= Work task =
Copy all lines in the data that contain the string "pagina".

= Exercise materials =
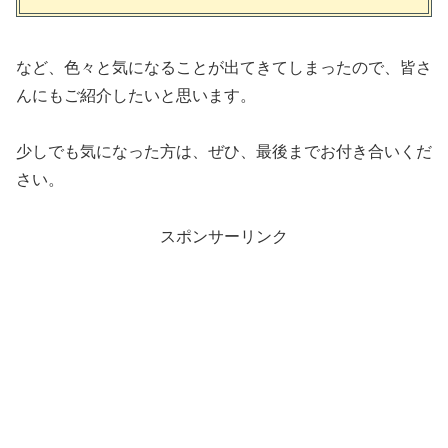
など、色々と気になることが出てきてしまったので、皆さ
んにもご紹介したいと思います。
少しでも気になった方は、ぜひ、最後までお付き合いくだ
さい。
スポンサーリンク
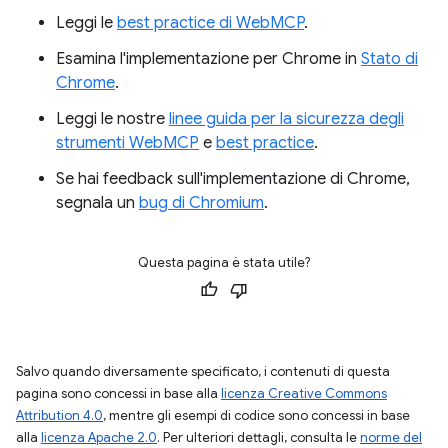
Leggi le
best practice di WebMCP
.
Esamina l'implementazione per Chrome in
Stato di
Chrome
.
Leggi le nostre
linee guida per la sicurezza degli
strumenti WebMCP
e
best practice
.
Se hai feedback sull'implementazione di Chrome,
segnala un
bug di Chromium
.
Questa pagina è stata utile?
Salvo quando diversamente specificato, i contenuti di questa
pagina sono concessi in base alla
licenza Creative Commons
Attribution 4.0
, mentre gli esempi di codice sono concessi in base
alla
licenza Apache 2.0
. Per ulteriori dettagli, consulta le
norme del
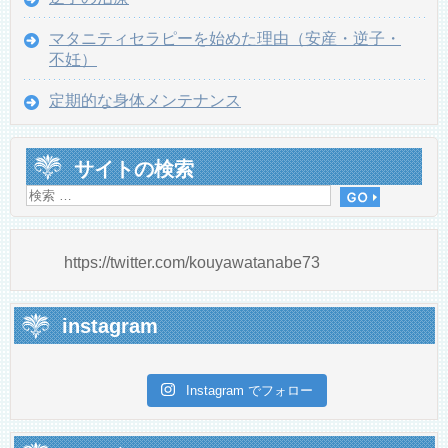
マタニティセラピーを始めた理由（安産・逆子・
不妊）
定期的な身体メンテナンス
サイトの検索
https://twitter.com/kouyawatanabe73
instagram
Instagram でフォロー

...

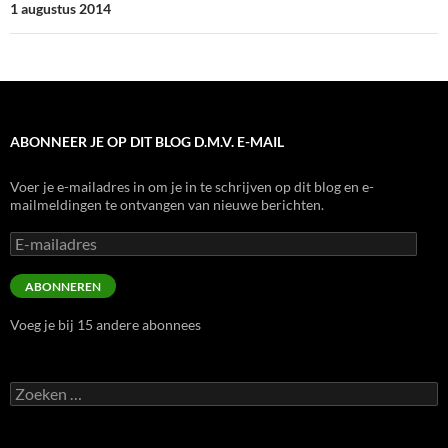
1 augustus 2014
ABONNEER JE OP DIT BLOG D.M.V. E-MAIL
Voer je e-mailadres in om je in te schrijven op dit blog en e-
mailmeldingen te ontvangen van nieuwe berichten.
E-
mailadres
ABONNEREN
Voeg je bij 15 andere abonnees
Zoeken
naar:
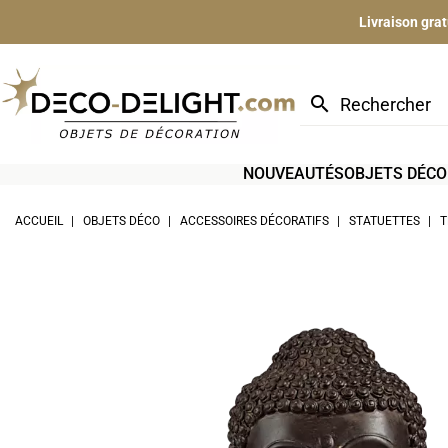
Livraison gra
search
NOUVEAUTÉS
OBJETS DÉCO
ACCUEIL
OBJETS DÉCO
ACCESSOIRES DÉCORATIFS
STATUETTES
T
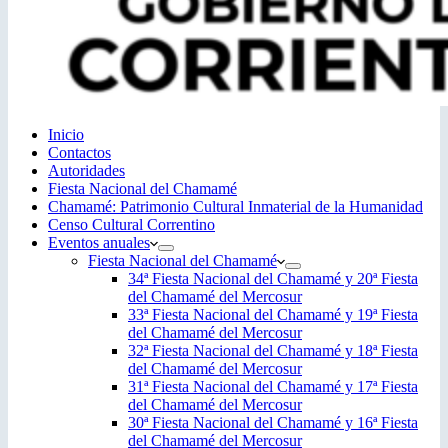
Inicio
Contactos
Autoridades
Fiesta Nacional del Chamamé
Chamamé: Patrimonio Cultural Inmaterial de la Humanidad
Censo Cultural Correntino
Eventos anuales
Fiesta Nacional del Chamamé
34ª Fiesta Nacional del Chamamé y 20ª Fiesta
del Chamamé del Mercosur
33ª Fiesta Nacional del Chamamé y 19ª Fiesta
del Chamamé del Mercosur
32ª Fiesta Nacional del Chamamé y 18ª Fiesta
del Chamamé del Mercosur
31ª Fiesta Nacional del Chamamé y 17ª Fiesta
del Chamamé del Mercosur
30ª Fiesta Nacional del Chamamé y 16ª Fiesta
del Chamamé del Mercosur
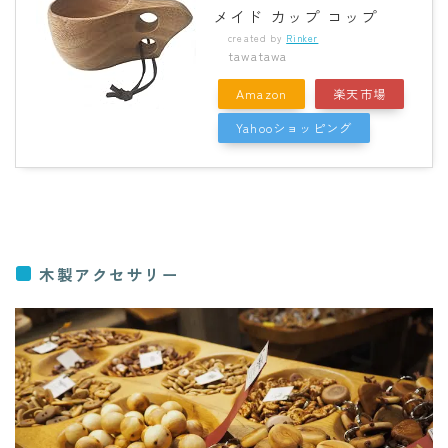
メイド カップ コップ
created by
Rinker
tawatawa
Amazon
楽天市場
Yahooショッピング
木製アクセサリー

= Answer box =
Questa pagina è stata utile?
pagina sono concessi in base alla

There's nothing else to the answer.